» ASSIGNMENT: Output the lines of the records exactly, from the first through the one containing "vieillissement ou de". Omit all pictures.

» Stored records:
>>>
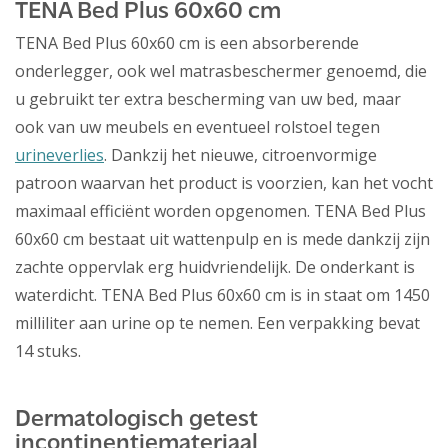
TENA Bed Plus 60x60 cm
TENA Bed Plus 60x60 cm is een absorberende
onderlegger, ook wel matrasbeschermer genoemd, die
u gebruikt ter extra bescherming van uw bed, maar
ook van uw meubels en eventueel rolstoel tegen
urineverlies
. Dankzij het nieuwe, citroenvormige
patroon waarvan het product is voorzien, kan het vocht
maximaal efficiënt worden opgenomen. TENA Bed Plus
60x60 cm bestaat uit wattenpulp en is mede dankzij zijn
zachte oppervlak erg huidvriendelijk. De onderkant is
waterdicht. TENA Bed Plus 60x60 cm is in staat om 1450
milliliter aan urine op te nemen. Een verpakking bevat
14 stuks.
Dermatologisch getest
incontinentiemateriaal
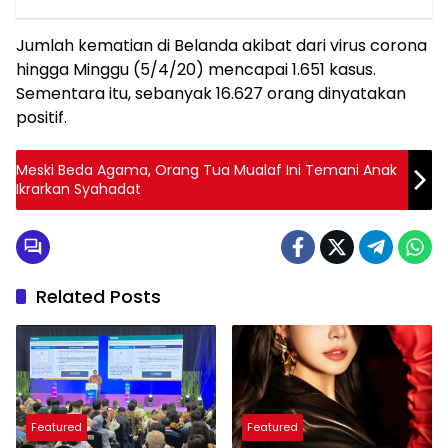
Jumlah kematian di Belanda akibat dari virus corona
hingga Minggu (5/4/20) mencapai 1.651 kasus.
Sementara itu, sebanyak 16.627 orang dinyatakan
positif.
Meski Beda Agama, Orang Tua Mualaf Ini Temani Anak
Ikrarkan Syahadat
Related Posts
Featured
Featured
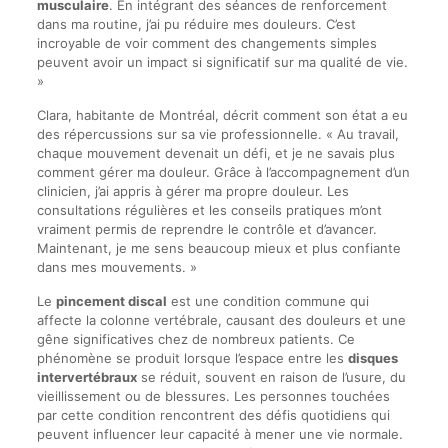
musculaire
. En intégrant des séances de renforcement
dans ma routine, j’ai pu réduire mes douleurs. C’est
incroyable de voir comment des changements simples
peuvent avoir un impact si significatif sur ma qualité de vie.
»
Clara, habitante de Montréal, décrit comment son état a eu
des répercussions sur sa vie professionnelle. « Au travail,
chaque mouvement devenait un défi, et je ne savais plus
comment gérer ma douleur. Grâce à l’accompagnement d’un
clinicien, j’ai appris à gérer ma propre douleur. Les
consultations régulières et les conseils pratiques m’ont
vraiment permis de reprendre le contrôle et d’avancer.
Maintenant, je me sens beaucoup mieux et plus confiante
dans mes mouvements. »
Le
pincement discal
est une condition commune qui
affecte la colonne vertébrale, causant des douleurs et une
gêne significatives chez de nombreux patients. Ce
phénomène se produit lorsque l’espace entre les
disques
intervertébraux
se réduit, souvent en raison de l’usure, du
vieillissement ou de blessures. Les personnes touchées
par cette condition rencontrent des défis quotidiens qui
peuvent influencer leur capacité à mener une vie normale.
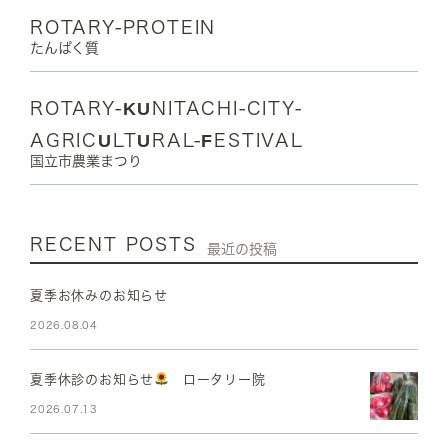
ROTARY-PROTEIN
たんぱく質
ROTARY-KUNITACHI-CITY-
AGRICULTURAL-FESTIVAL
国立市農業まつり
RECENT POSTS
最近の投稿
夏季お休みのお知らせ
2026.08.04
夏季休診のお知らせ
ロータリー院
2026.07.13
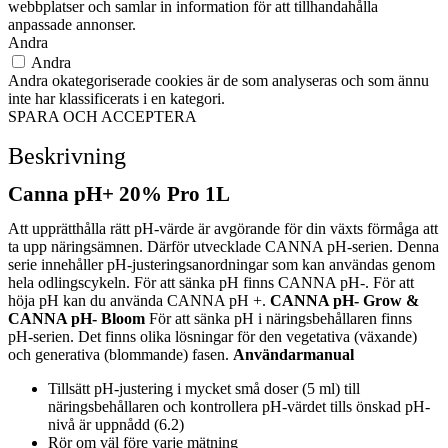
webbplatser och samlar in information för att tillhandahålla
anpassade annonser.
Andra
Andra
Andra okategoriserade cookies är de som analyseras och som ännu
inte har klassificerats i en kategori.
SPARA OCH ACCEPTERA
Beskrivning
Canna pH+ 20% Pro 1L
Att upprätthålla rätt pH-värde är avgörande för din växts förmåga att
ta upp näringsämnen.
Därför utvecklade CANNA pH-serien.
Denna
serie innehåller pH-justeringsanordningar som kan användas genom
hela odlingscykeln.
För att sänka pH finns CANNA pH-.
För att
höja pH kan du använda CANNA pH +.
CANNA pH- Grow &
CANNA pH- Bloom
För att sänka pH i näringsbehållaren finns
pH-serien.
Det finns olika lösningar för den vegetativa (växande)
och generativa (blommande) fasen.
Användarmanual
Tillsätt pH-justering i mycket små doser (5 ml) till
näringsbehållaren och kontrollera pH-värdet tills önskad pH-
nivå är uppnådd (6.2)
Rör om väl före varje mätning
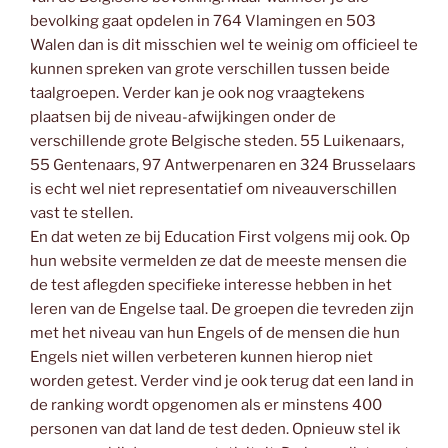
bevolking gaat opdelen in 764 Vlamingen en 503
Walen dan is dit misschien wel te weinig om officieel te
kunnen spreken van grote verschillen tussen beide
taalgroepen. Verder kan je ook nog vraagtekens
plaatsen bij de niveau-afwijkingen onder de
verschillende grote Belgische steden. 55 Luikenaars,
55 Gentenaars, 97 Antwerpenaren en 324 Brusselaars
is echt wel niet representatief om niveauverschillen
vast te stellen.
En dat weten ze bij Education First volgens mij ook. Op
hun website vermelden ze dat de meeste mensen die
de test aflegden specifieke interesse hebben in het
leren van de Engelse taal. De groepen die tevreden zijn
met het niveau van hun Engels of de mensen die hun
Engels niet willen verbeteren kunnen hierop niet
worden getest. Verder vind je ook terug dat een land in
de ranking wordt opgenomen als er minstens 400
personen van dat land de test deden. Opnieuw stel ik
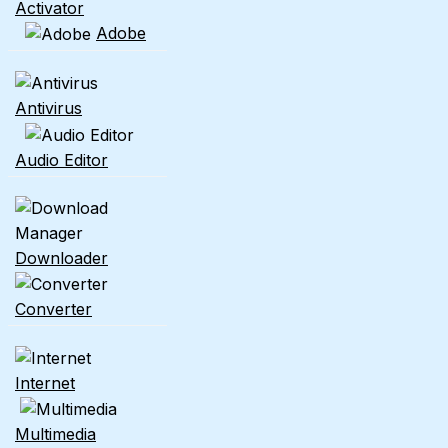
Activator
Adobe
Antivirus
Audio Editor
Downloader
Converter
Internet
Multimedia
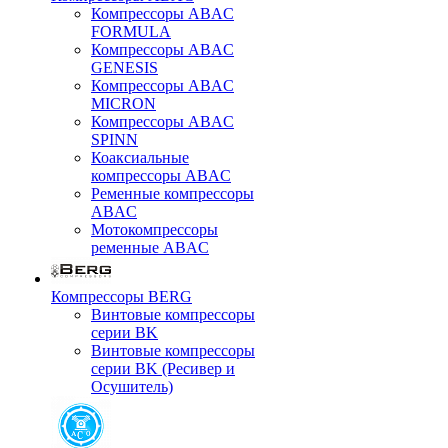
Компрессоры ABAC
FORMULA
Компрессоры ABAC
GENESIS
Компрессоры ABAC
MICRON
Компрессоры ABAC
SPINN
Коаксиальные
компрессоры ABAC
Ременные компрессоры
ABAC
Мотокомпрессоры
ременные ABAC
Компрессоры BERG
Винтовые компрессоры
серии BK
Винтовые компрессоры
серии BK (Ресивер и
Осушитель)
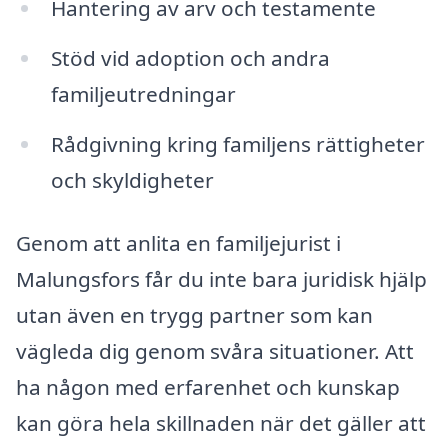
Hantering av arv och testamente
Stöd vid adoption och andra
familjeutredningar
Rådgivning kring familjens rättigheter
och skyldigheter
Genom att anlita en familjejurist i
Malungsfors får du inte bara juridisk hjälp
utan även en trygg partner som kan
vägleda dig genom svåra situationer. Att
ha någon med erfarenhet och kunskap
kan göra hela skillnaden när det gäller att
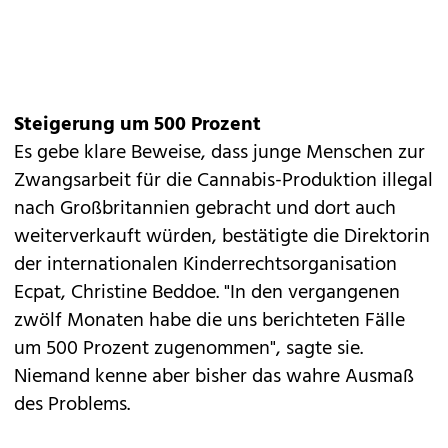
Steigerung um 500 Prozent
Es gebe klare Beweise, dass junge Menschen zur
Zwangsarbeit für die Cannabis-Produktion illegal
nach Großbritannien gebracht und dort auch
weiterverkauft würden, bestätigte die Direktorin
der internationalen Kinderrechtsorganisation
Ecpat, Christine Beddoe. "In den vergangenen
zwölf Monaten habe die uns berichteten Fälle
um 500 Prozent zugenommen", sagte sie.
Niemand kenne aber bisher das wahre Ausmaß
des Problems.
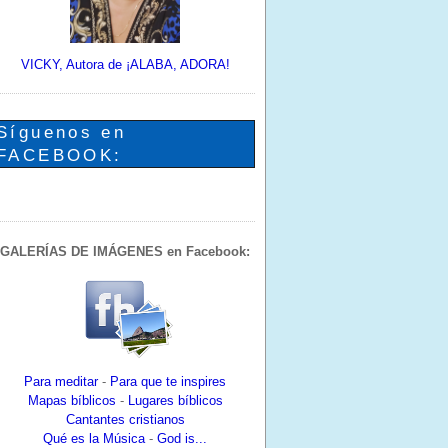
VICKY, Autora de ¡ALABA, ADORA!
Síguenos en
FACEBOOK:
GALERÍAS DE IMÁGENES en Facebook:
Para meditar
-
Para que te inspires
Mapas bíblicos
-
Lugares bíblicos
Cantantes cristianos
Qué es la Música
-
God is...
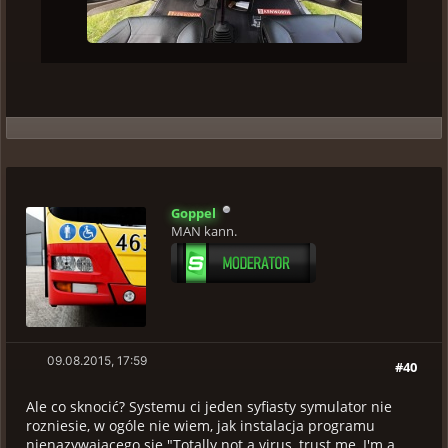
Goppel
MAN kann.
09.08.2015, 17:59
#40
Ale co sknocić? Systemu ci jeden syfiasty symulator nie
rozniesie, w ogóle nie wiem, jak instalacja programu
nienazywającego się "Totally not a virus, trust me, I'm a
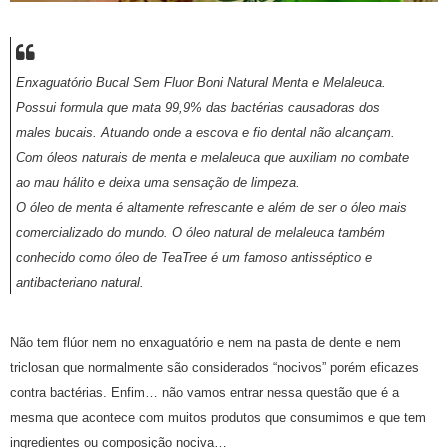
Enxaguatório Bucal Sem Fluor Boni Natural Menta e Melaleuca.
Possui formula que mata 99,9% das bactérias causadoras dos
males bucais. Atuando onde a escova e fio dental não alcançam.
Com óleos naturais de menta e melaleuca que auxiliam no combate
ao mau hálito e deixa uma sensação de limpeza.
O óleo de menta é altamente refrescante e além de ser o óleo mais
comercializado do mundo. O óleo natural de melaleuca também
conhecido como óleo de TeaTree é um famoso antisséptico e
antibacteriano natural.
Não tem flúor nem no enxaguatório e nem na pasta de dente e nem
triclosan que normalmente são considerados “nocivos” porém eficazes
contra bactérias. Enfim… não vamos entrar nessa questão que é a
mesma que acontece com muitos produtos que consumimos e que tem
ingredientes ou composição nociva…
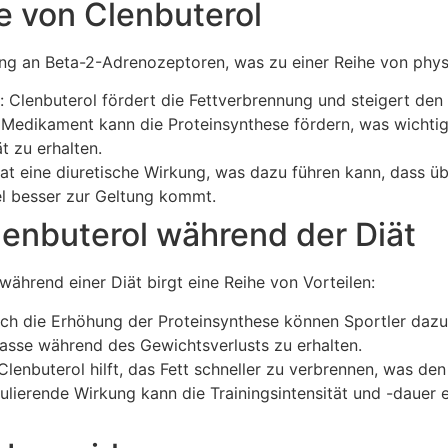
e von Clenbuterol
ung an Beta-2-Adrenozeptoren, was zu einer Reihe von phys
 Clenbuterol fördert die Fettverbrennung und steigert de
 Medikament kann die Proteinsynthese fördern, was wichti
t zu erhalten.
hat eine diuretische Wirkung, was dazu führen kann, dass 
l besser zur Geltung kommt.
Clenbuterol während der Diät
ährend einer Diät birgt eine Reihe von Vorteilen:
ch die Erhöhung der Proteinsynthese können Sportler dazu
asse während des Gewichtsverlusts zu erhalten.
lenbuterol hilft, das Fett schneller zu verbrennen, was den
ulierende Wirkung kann die Trainingsintensität und -dauer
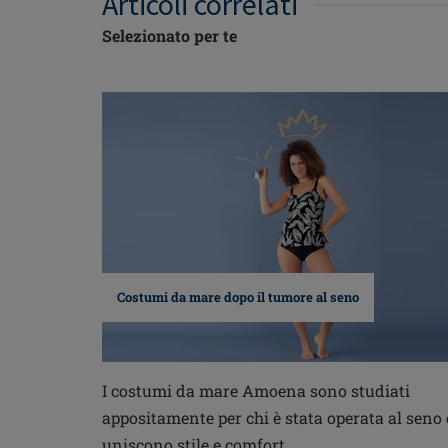
Articoli correlati
Selezionato per te
Costumi da mare dopo il tumore al seno
I costumi da mare Amoena sono studiati
appositamente per chi è stata operata al seno 
uniscono stile e comfort.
<<<
» RESPONSE AREA:
TENA Bed Plus 60x60 cm
TENA Bed Plus 60x60 cm is een absorberende
onderlegger, ook wel matrasbeschermer genoemd, die
u gebruikt ter extra bescherming van uw bed, maar
ook van uw meubels en eventueel rolstoel tegen
urineverlies
. Dankzij het nieuwe, citroenvormige
patroon waarvan het product is voorzien, kan het vocht
maximaal efficiënt worden opgenomen. TENA Bed Plus
60x60 cm bestaat uit wattenpulp en is mede dankzij zijn
zachte oppervlak erg huidvriendelijk. De onderkant is
waterdicht. TENA Bed Plus 60x60 cm is in staat om 1450
milliliter aan urine op te nemen. Een verpakking bevat
14 stuks.
Dermatologisch getest
incontinentiemateriaal
Jumlah kematian di Belanda akibat dari virus corona
hingga Minggu (5/4/20) mencapai 1.651 kasus.
Sementara itu, sebanyak 16.627 orang dinyatakan
positif.
Meski Beda Agama, Orang Tua Mualaf Ini Temani Anak
Ikrarkan Syahadat
Related Posts
Featured
Featured
musculaire
. En intégrant des séances de renforcement
dans ma routine, j’ai pu réduire mes douleurs. C’est
incroyable de voir comment des changements simples
peuvent avoir un impact si significatif sur ma qualité de vie.
»
Clara, habitante de Montréal, décrit comment son état a eu
des répercussions sur sa vie professionnelle. « Au travail,
chaque mouvement devenait un défi, et je ne savais plus
comment gérer ma douleur. Grâce à l’accompagnement d’un
clinicien, j’ai appris à gérer ma propre douleur. Les
consultations régulières et les conseils pratiques m’ont
vraiment permis de reprendre le contrôle et d’avancer.
Maintenant, je me sens beaucoup mieux et plus confiante
dans mes mouvements. »
Le
pincement discal
est une condition commune qui
affecte la colonne vertébrale, causant des douleurs et une
gêne significatives chez de nombreux patients. Ce
phénomène se produit lorsque l’espace entre les
disques
intervertébraux
se réduit, souvent en raison de l’usure, du
vieillissement ou de blessures. Les personnes touchées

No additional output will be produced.